In order to instruct myself in the construction of an abstract painting, I turned to a long-favourite subject and theme, the classic game boards – chess, backgammon, pachisi and others. This exploration took me from 2010 to 2014.

      Ludus Scriptorum             ©Sarah Petite               2010           encaustic on wood            14" x 23"                     $1000 Cdn

It’s arguable that, before we even made art – forty millennia ago when we were hunter-gatherers – we played games. A field of lines scratched on the floor of the cave, some pebbles, a friendly adversary, and our own wit, and we have the beginnings of a long tradition. Any complete team of archeologists will have an expert on games, who can look at a pretty artifact, with its counters and unusual dice lying beside it in a tomb hoard (without the instructions!), decipher the play, and fit this long lost cousin into a genealogy of the games of history.

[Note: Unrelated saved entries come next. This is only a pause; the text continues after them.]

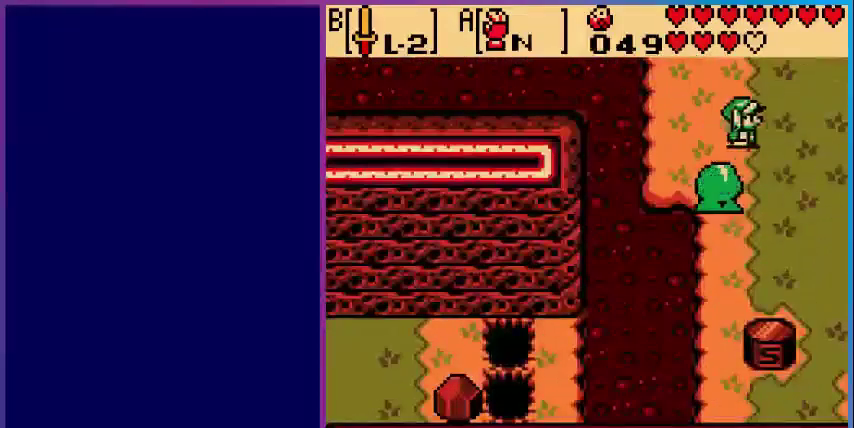
{"buttons": ["DPAD_DOWN"], "events": [[80, "DPAD_DOWN", "down"], [80, "DPAD_RIGHT", "up"]]}
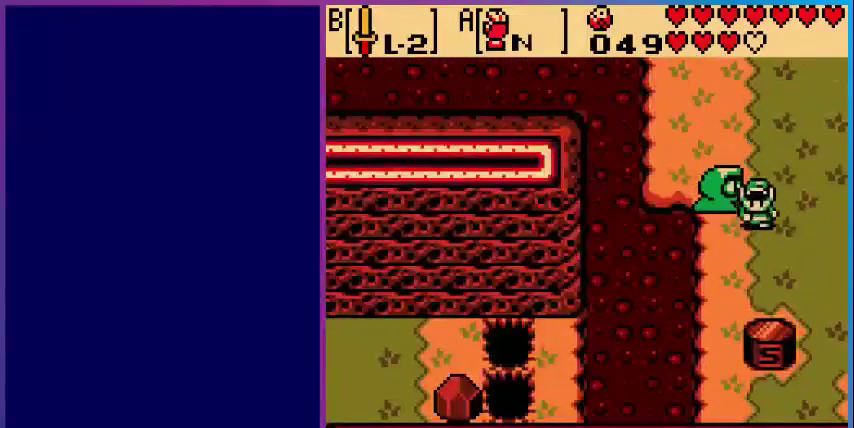
{"buttons": ["DPAD_DOWN"], "events": [[160, "DPAD_DOWN", "up"], [160, "DPAD_LEFT", "down"], [400, "DPAD_DOWN", "down"], [440, "DPAD_LEFT", "up"]]}
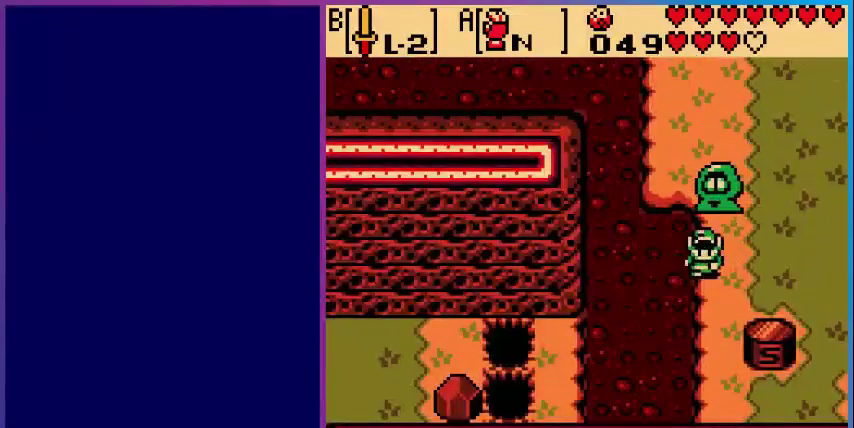
{"buttons": ["DPAD_RIGHT"], "events": [[400, "DPAD_DOWN", "up"], [400, "DPAD_RIGHT", "down"]]}
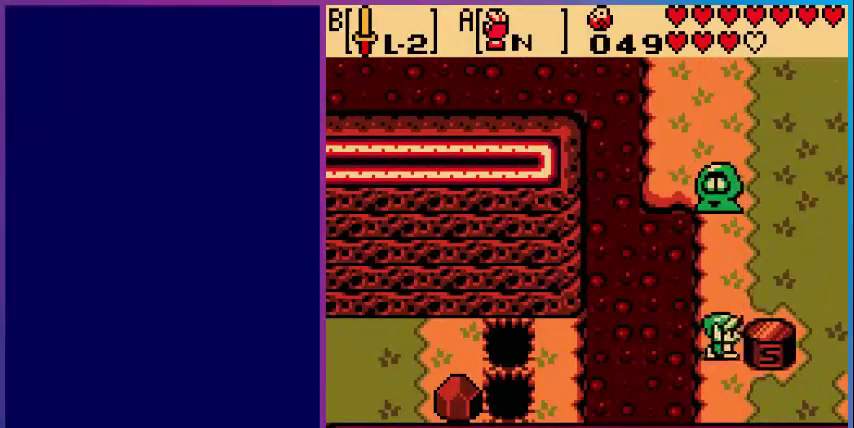
{"buttons": ["A"], "events": [[40, "A", "down"], [80, "DPAD_RIGHT", "up"], [360, "A", "up"], [480, "A", "down"]]}
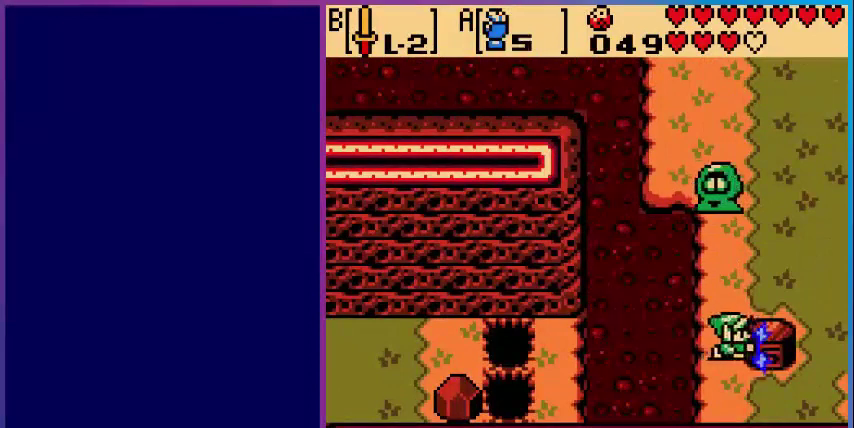
{"buttons": ["A"], "events": []}
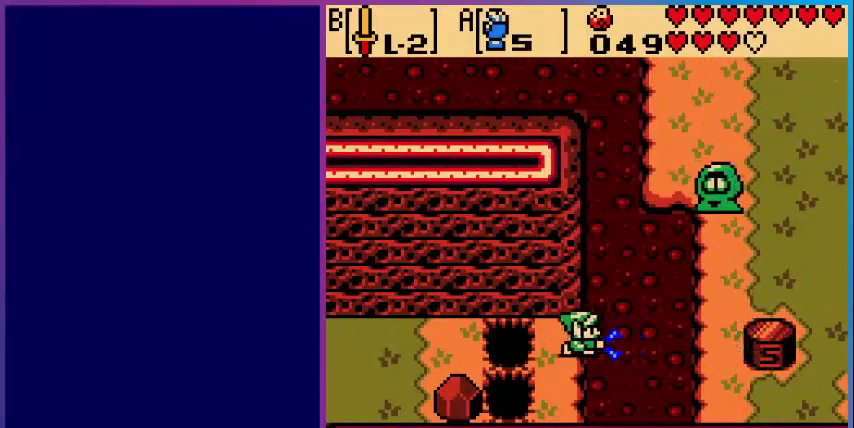
{"buttons": ["A"], "events": []}
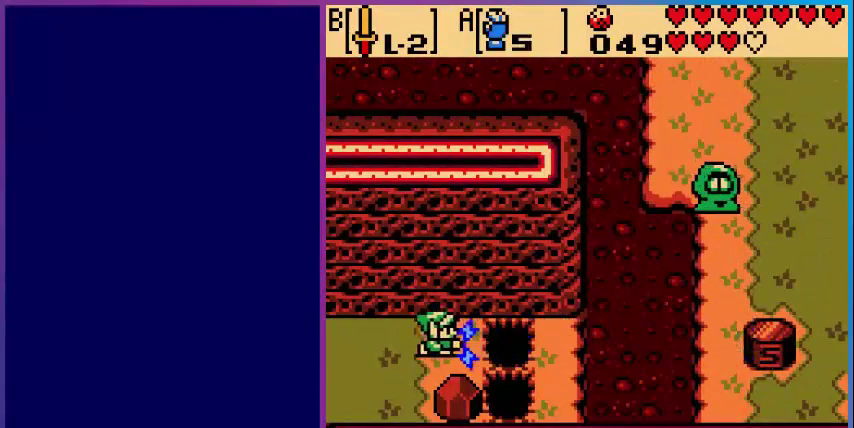
{"buttons": ["A", "DPAD_LEFT"], "events": [[280, "DPAD_LEFT", "down"]]}
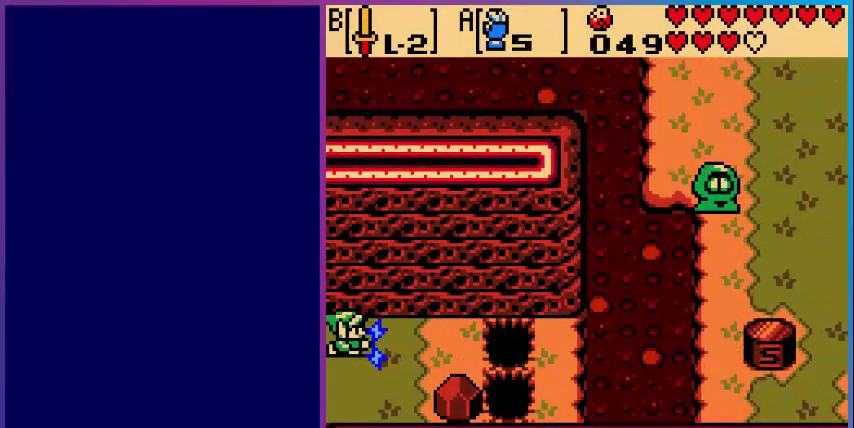
{"buttons": [], "events": [[80, "DPAD_LEFT", "up"], [120, "A", "up"]]}
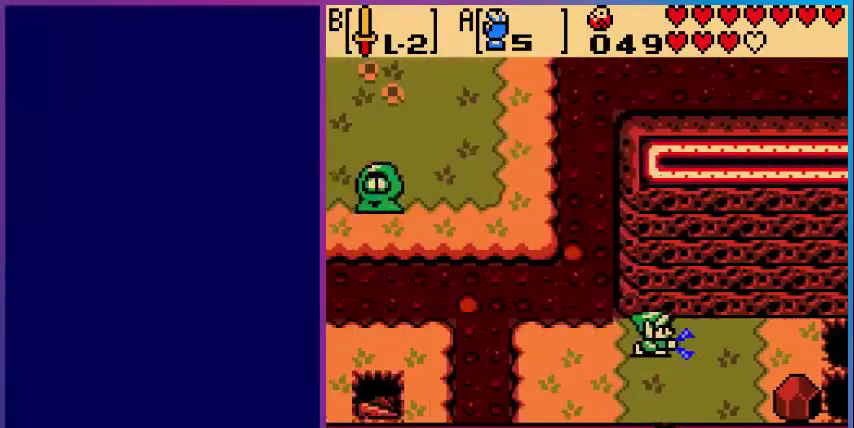
{"buttons": [], "events": []}
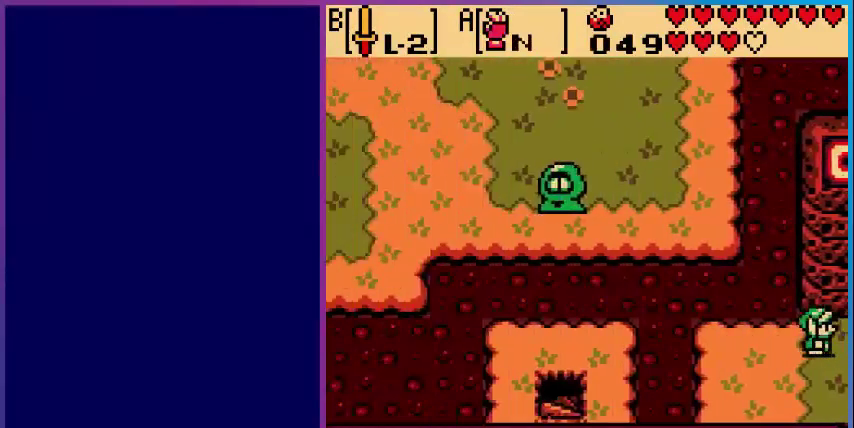
{"buttons": ["DPAD_LEFT"], "events": [[80, "DPAD_LEFT", "down"]]}
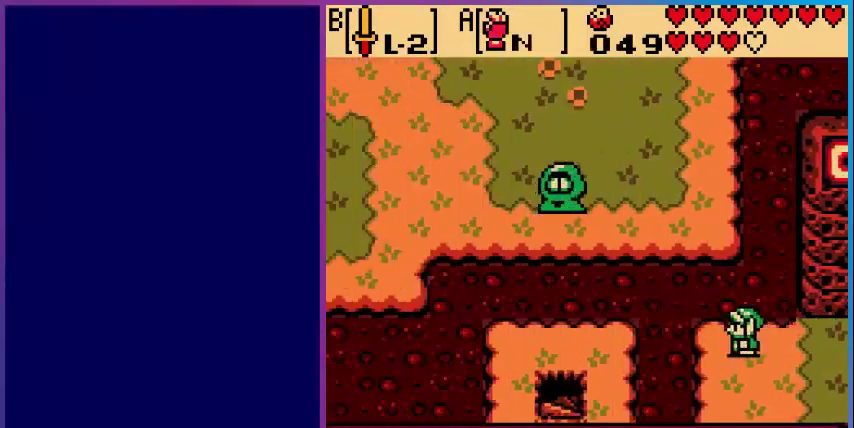
{"buttons": [], "events": [[120, "DPAD_LEFT", "up"], [160, "START", "down"], [280, "START", "up"]]}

(from an artist's statement, 2014)

Chausar            ©Sarah Petite       2012          encaustic on wood               24" x 24"               $1800 Cdn

Games - ‘parlour games’, street games, the game of life, and recently, game theory, the domain of mathematicians, economists and psychologists - gives me unending and expanding metaphors to express in my art. I’ve even found that the working out of an abstract painting begins to feel like playing chess against myself – unless I want to call the encaustic paint my worthy opponent. One mark of the brush or the scraper (or the knife, the chisel, the heat gun) is like a knight’s fork, or the stealthy swipe of the bishop. With each move, the painting becomes more complex, more resolved, more balanced. Some of my paintings mimic their prototypes so closely you could almost take them down from the wall and play on them. Others are more oblique – game-theoretical, you might say! As the artist, in one way or another I’ve played them all.